What’s up with the bond market in 2022?
We’re not halfway through 2022 and the bond market has sustained historic losses. Year-to-date, your bond investments are down somewhere between 10 and 20%, depending on whether you own intermediate or long term bonds. These losses are greater than any single year for the bond market dating back 100 years.
What’s going on?
A simple model for how bond values fluctuate is the following:
- Bond prices go down when interest rates go up. Longer term bonds go down more than shorter term ones.
- Interest rates are affected by many factors but inflation is a key driver. As inflation and expectations of future inflation increase, interest rates increase.
- Inflation has picked up considerably, you may have noticed.
Inflation goes up –> interest rates go up –> bond prices go down.
Will it continue?
Higher inflation is causing the bond market rout and there’s much debate in the econosphere about whether the inflation we’re experiencing is transitory or becoming anchored into our collective psyche (as happened in the 1970s and early 1980s) and thus more likely to be sustained for some period of time.
You may have seen some of the post-hoc analysis of how we got to this point:
- too much pandemic stimulus money created excess demand for everything
- a consumer shift from services to goods during the pandemic created excess demand for certain things
- supply chain disruptions — e.g., container ship shortages, port backlogs, worker shortages, and Chinese production shutdowns — created supply shortages
- Ukraine war dramatically raised energy prices
The Fed is on the case and they’re doing what they do — raising short-term interest rates and signaling they’ll continue — to cool off the economy and restrain inflation.
If you want to know if higher interest rates and bond market losses will continue — you need to have a point of view on what’s causing the inflation and whether the Fed’s efforts will be sufficient. As usual, I don’t have a crystal ball for what the future may hold.
What can you do?
I previously wrote about some steps you can do in our new inflationary environment and you can read those here. I’ll reiterate a few points:
- Track your monthly spending. Besides this being a variable over which you have some control, you can also calculate your own personal inflation rate over time. That will matter more to you than what the Bureau of Labor Statistics publishes every month.

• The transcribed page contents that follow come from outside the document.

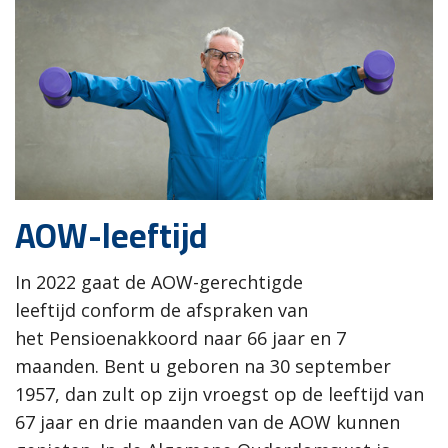
AOW-leeftijd
In 2022 gaat de
AOW-gerechtigde
leeftijd
conform de afspraken van
het
Pensioenakkoord
naar 66 jaar en 7
maanden.
Bent u geboren na 30 september
1957, dan zult op zijn vroegst op de leeftijd van
67 jaar en drie maanden van de AOW kunnen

- If you’re applying for a mortgage, carefully think through the decision of a fixed versus variable rate. It’s complicated and depends mostly on your future forecast for interest rates, but also how long you expect to remain in the home, how the rate is re-set, etc.
- If you own bonds or bond funds in a taxable account, make some lemonade from your lemons. That is, sell them and harvest the tax losses. I wrote about that here. One reason that I advocate in favor of bond funds instead of individual bonds is that bond funds are much more liquid and thus easier to sell.
- Buy US Treasury Series I inflation bonds. They’re a bit of a hassle to purchase but they’re the best inflation hedge. I wrote about them here.
How important is the bond market to your everyday life?
Besides shrinking the value of your 401K, the “bond market” has a big effect on the overall economy as it’s where interest rates are determined for things like home mortgages and car loans. These rates obviously affect many of us, as well as the overall health of our economy, and they’ve jumped a lot in recent months. James Carville’s famous quip summed it up well:
I used to think that if there was reincarnation, I wanted to come back as the president or the pope or as a .400 baseball hitter. But now I would like to come back as the bond market. You can intimidate everybody.